• **Aangeleverde tekst**:
◇ ◇ ◇ ◇

Gerard van Herpen, die toen nog niet zo lang getrouwd was en trotse vader was van een dochtertje, vervolgt zijn verhaal in de krant:
“In de grote, vochtige kelders van Slagerij Geerkens waren niet meer dan twee toiletten voorhanden. Door een gebrek aan ontsmettings- en geneesmiddelen kon er weinig worden uitgericht tegen vuil, de vlooien, luizen en ziekten. De mensen lagen op dekens en matrassen op een dik pak houtwol. Ze sliepen op de pekelbakken tegen de wanden van de koelcellen”, herinnert Van Herpen zich.
De broer van Gerard van Herpen, Jan van Herpen, was in die tijd ook slager bij Slagerij Geerkens. Hij kreeg in de oorlog extreem veel last van eczeem, vooral op zijn handen. Dat was destijds met de beperkt voorhanden geneesmiddelen ook niet te genezen of draaglijk te maken, hij moest daardoor zijn werkzaamheden als slager beëindigen. Ook kapelaan Frederik Woestenburg, spil van het verzet in Schijndel, verbleef tijdens de granaatweken in 1944 ‘s-nachts in de kelders van de slagerij van Geerkens. Hij liep daar een ingewandsstoornis op. Daar bleef hij mee tobben, ook na de bevrijding, het duurde zelfs tot 1968 tot de specialisten de juiste oorzaak hadden vastgesteld en het juiste dieet konden voorschrijven. Onderscheidingen die kapelaan Frederik Woestenburg na de oorlog kreeg voor zijn heldhaftig optreden in de 2e Wereldoorlog: Medal of Freedom (USA); Kings medal for courage in the cause of freedom (Engeland); La croix du combattant de l’Europe (federatie oudstrijders) en Het Verzetskruis (Nederland).

◇ ◇ ◇ ◇

• **Rijen**:
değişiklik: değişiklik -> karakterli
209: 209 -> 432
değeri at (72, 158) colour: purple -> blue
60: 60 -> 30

◇ ◇ ◇ ◇

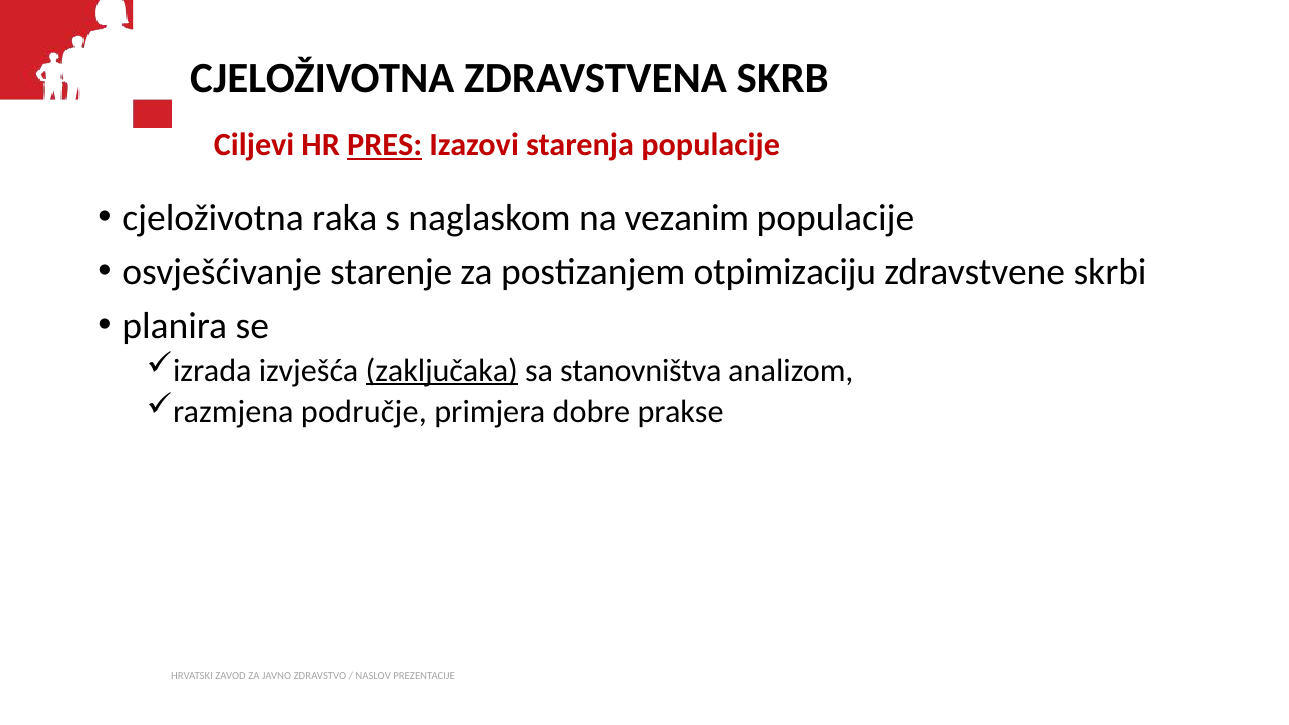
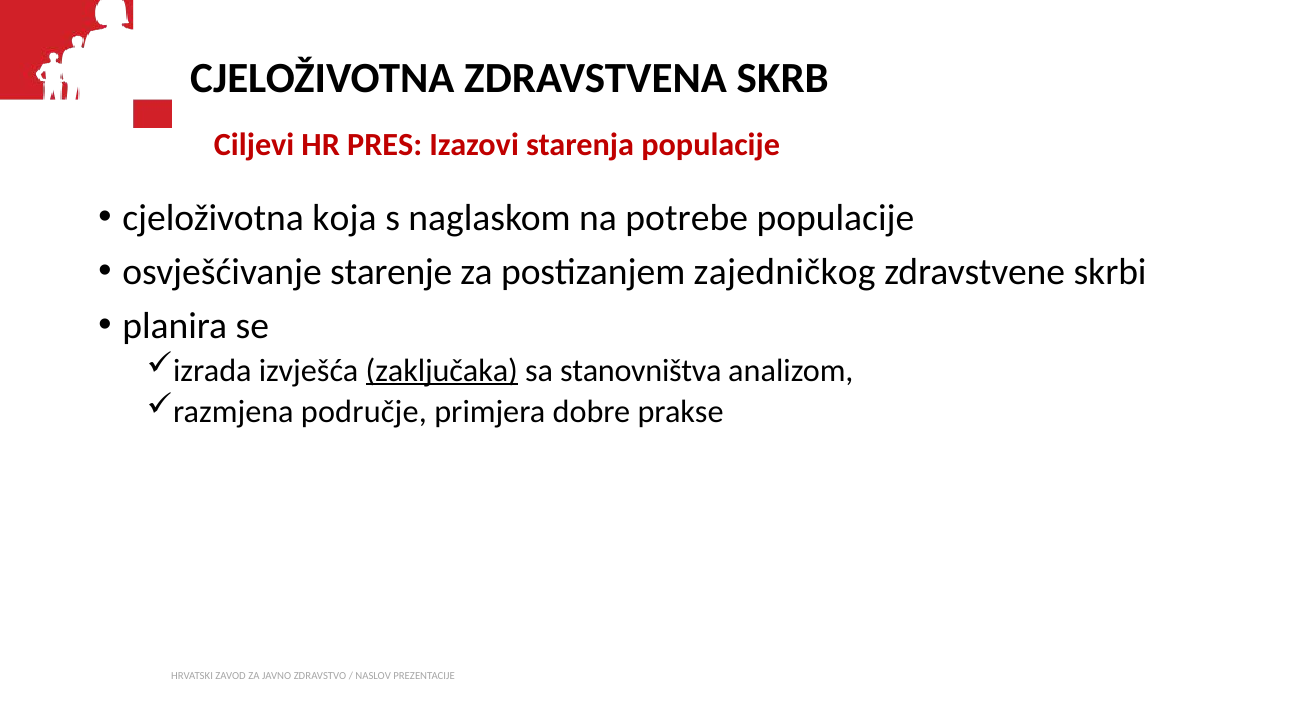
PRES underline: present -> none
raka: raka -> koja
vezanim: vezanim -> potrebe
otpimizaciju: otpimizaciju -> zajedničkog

◇ ◇ ◇ ◇

• **Opdrachten**:
1. Hoeveel toiletten waren er volgens de tekst over Slagerij Geerkens in de kelders van de slagerij?
2. Schrijf uit de tekst over Slagerij Geerkens woordelijk het stuk over dat begint bij "Gerard van Herpen, die" en doorloopt tot en met "Van Herpen zich.".

• **Antwoorden per opdracht**:
1. Niet meer dan twee.

2.
Gerard van Herpen, die toen nog niet zo lang getrouwd was en trotse vader was van een dochtertje, vervolgt zijn verhaal in de krant:
“In de grote, vochtige kelders van Slagerij Geerkens waren niet meer dan twee toiletten voorhanden. Door een gebrek aan ontsmettings- en geneesmiddelen kon er weinig worden uitgericht tegen vuil, de vlooien, luizen en ziekten. De mensen lagen op dekens en matrassen op een dik pak houtwol. Ze sliepen op de pekelbakken tegen de wanden van de koelcellen”, herinnert Van Herpen zich.